When dedicating an article to the Tales of Vesperia characters RPGFan said Yuri was a beloved protagonist despite his dark actions like killing enemies based on his own principles. However, the writer believed Yuri's characterization softens when meeting Estelle as he becomes kinder when interacting with her. Meanwhile, Yuri was also noted for coming across as a mentor to Karol when it comes to making their guild while Raven comes across as Yuri's opposite due to how selfish the elder man in comparison to the protagonist. Meanwhile, Yuri and Flynn were recognized as one of the game's biggest draws for how important are their values and yet remain as close friends.

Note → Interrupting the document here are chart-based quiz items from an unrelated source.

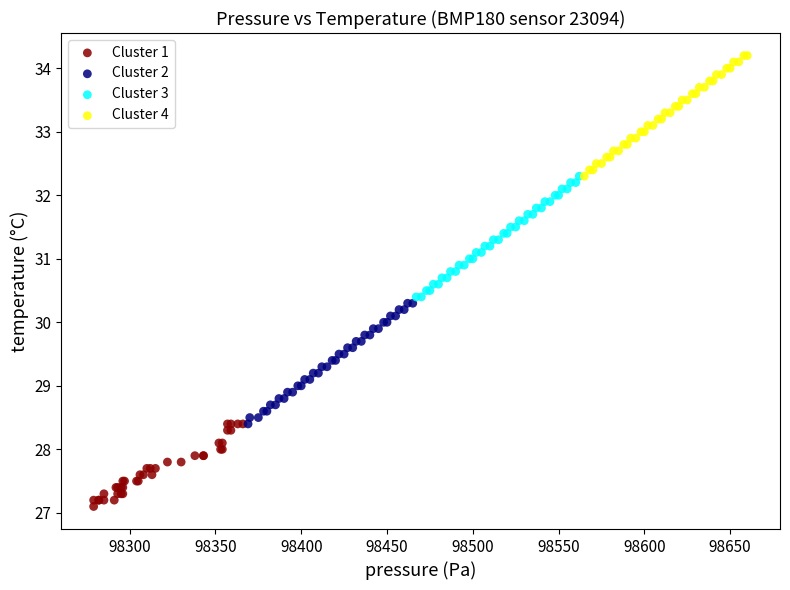

Which series reaches the maximum Y coordinate?

Cluster 4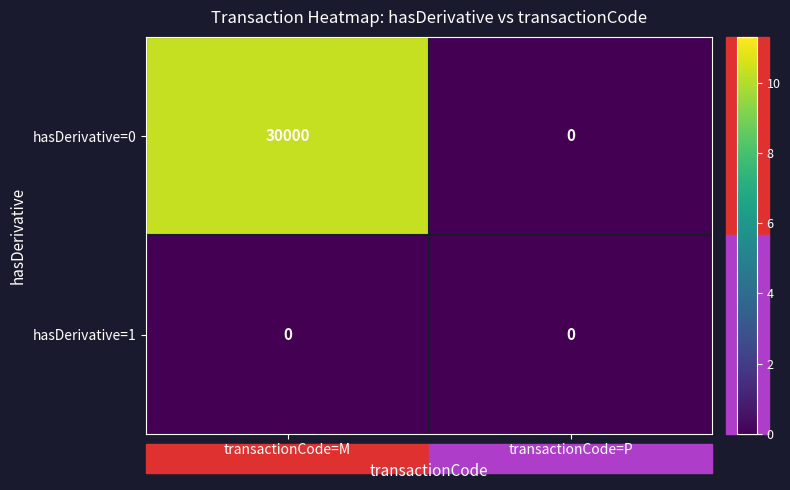

At which category is the sum across all series the highest?

transactionCode=M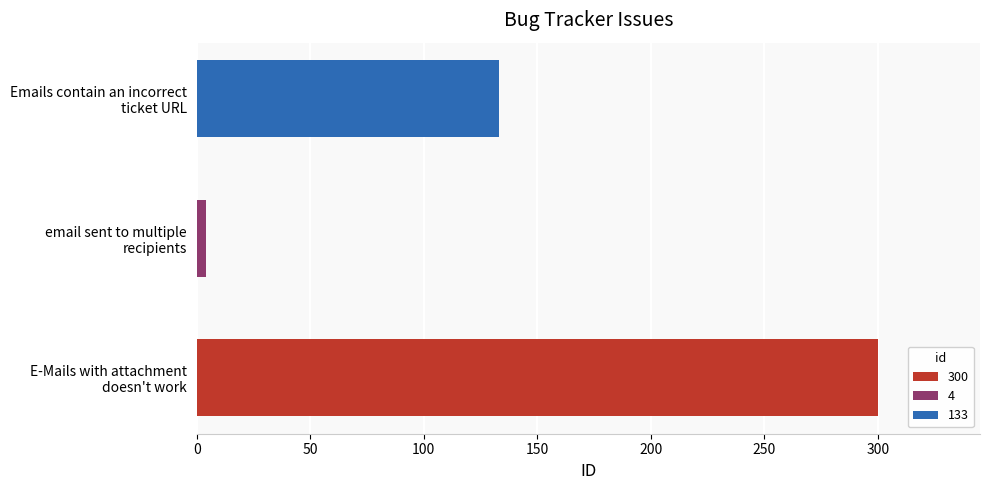

Are the bars grouped side by side (vs. stacked)?

No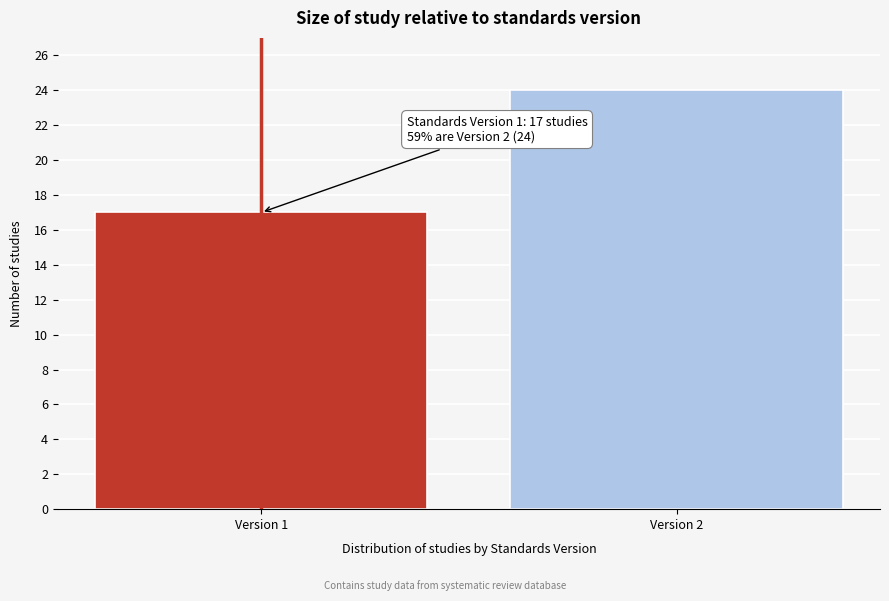

Reading left to right, list all the values displayed in this chart.

17	24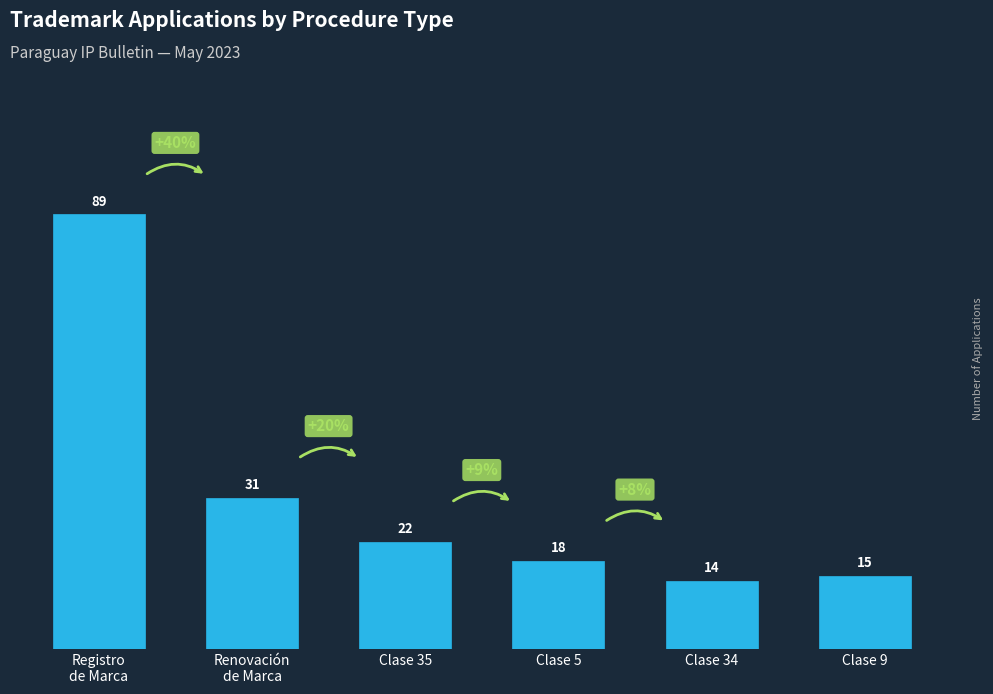

What position from the right is Clase 34?

2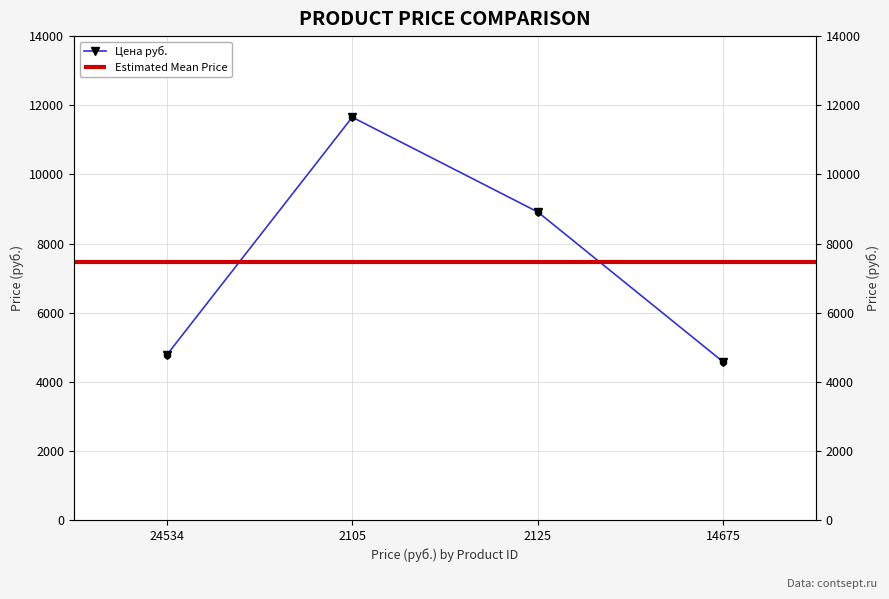

What is the ratio of the value at 2125 to the value at 2105?

0.8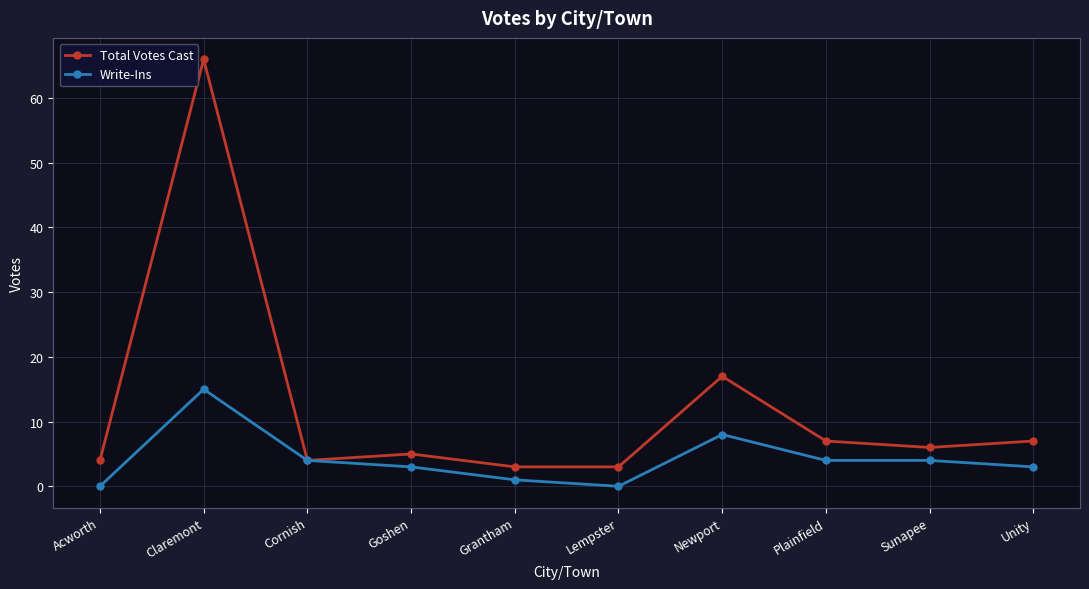

Reading left to right, extract all data points from this chart.

Total Votes Cast: 4	66	4	5	3	3	17	7	6	7
Write-Ins: 0	15	4	3	1	0	8	4	4	3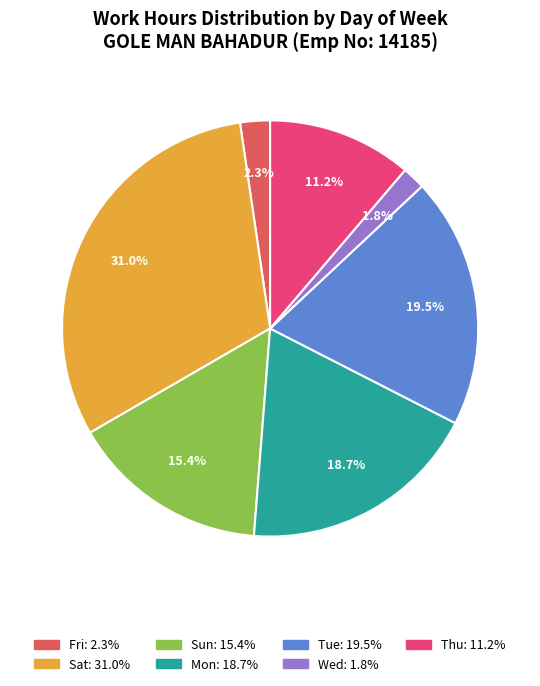

Is there any slice that represents more than half of the pie?

No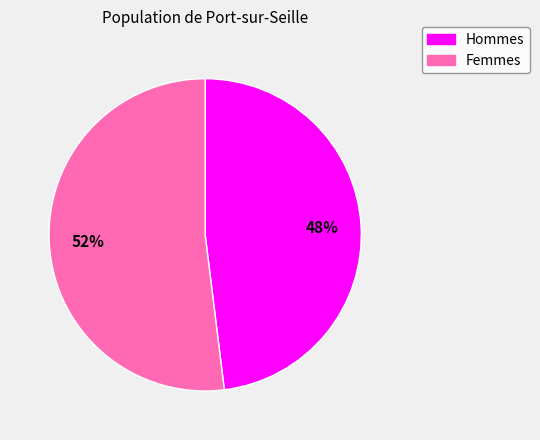

Count the number of slices in the pie.

2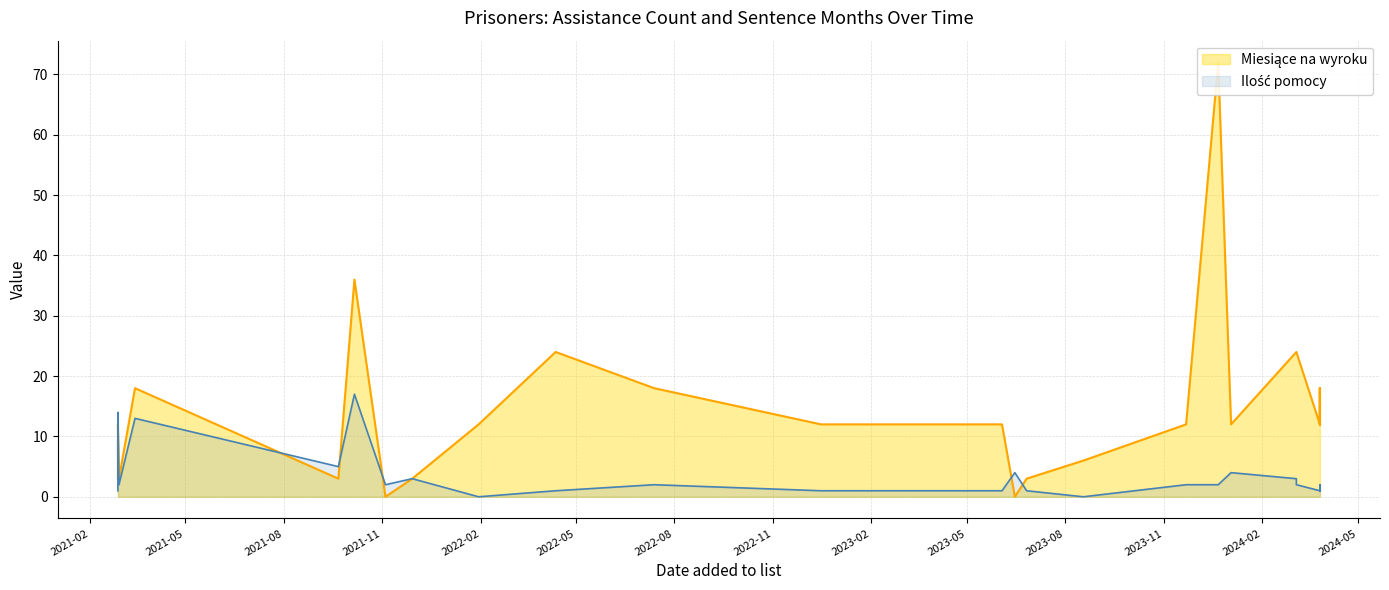

What is the difference between the maximum and minimum values in the Ilość pomocy series?

17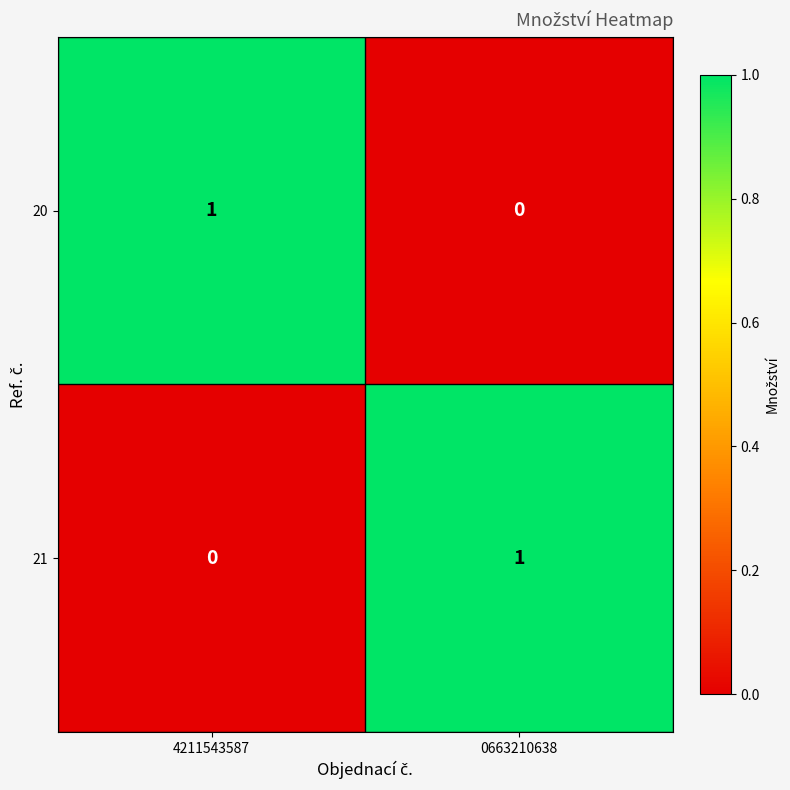

Is the value of 20 at 0663210638 greater than the value of 21 at 0663210638?

No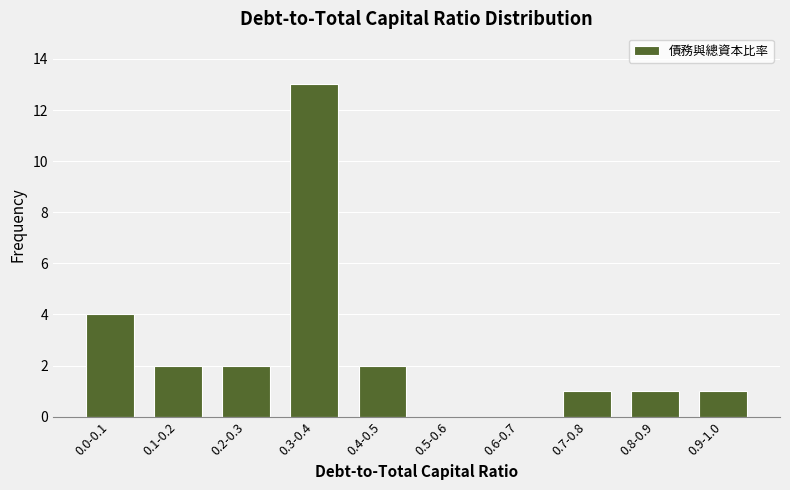

Reading left to right, what are all the values shown in this chart?

0.0-0.1=4	0.1-0.2=2	0.2-0.3=2	0.3-0.4=13	0.4-0.5=2	0.5-0.6=0	0.6-0.7=0	0.7-0.8=1	0.8-0.9=1	0.9-1.0=1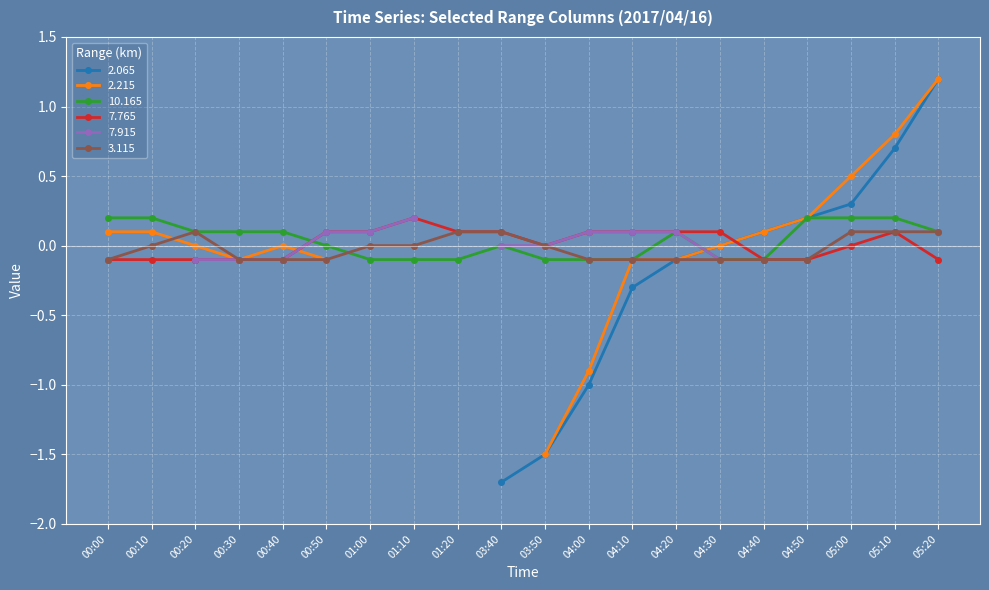

True or false: 10.165 has more than 0 interior local peaks.

True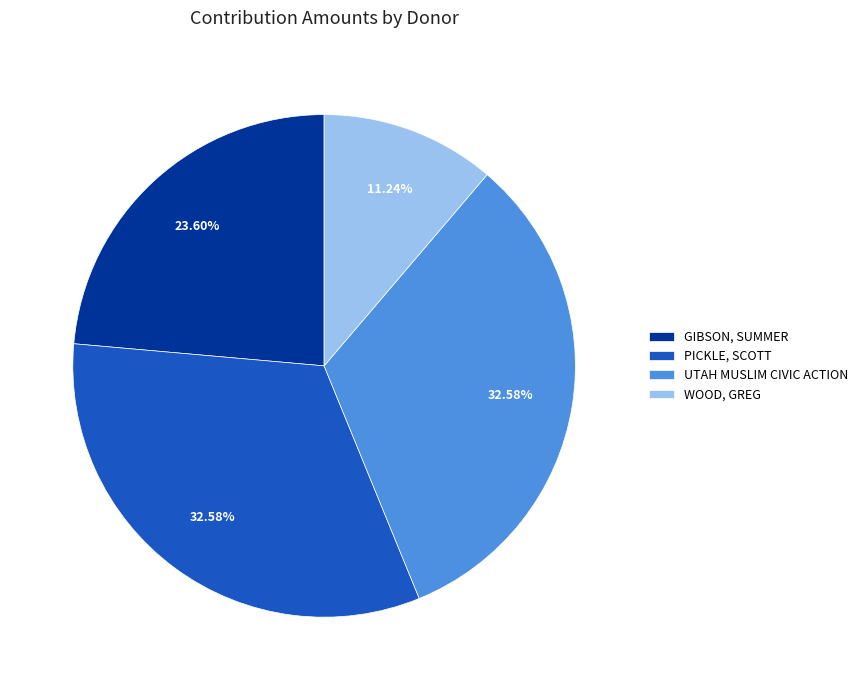

Which has a higher value, PICKLE, SCOTT or GIBSON, SUMMER?

PICKLE, SCOTT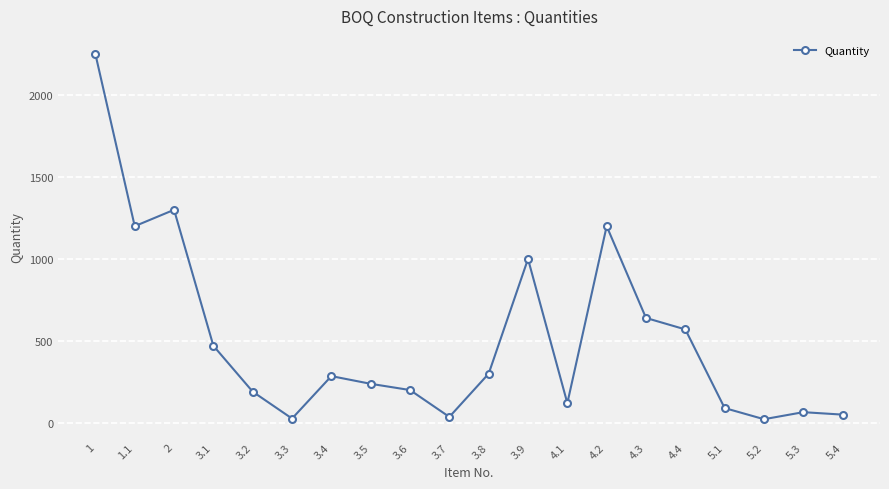

Is it true that the value at 5.3 is 65?

True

Siliconeras Spencer spoke with Tales producer Hideo Baba, commenting how Yuri was quite popular in the west due to how well developed he is as a character. He added "He knows who he is rather than searching for himself like the young "gung ho" JRPG hero archetype." In response Baba commented: "There is a possibility to have another Yuri-style character again, but I think it's important to listen to the fan's voices," Baba responded. "The development team is always creating new worlds and characters, so it's possible to see different kinds of leading characters."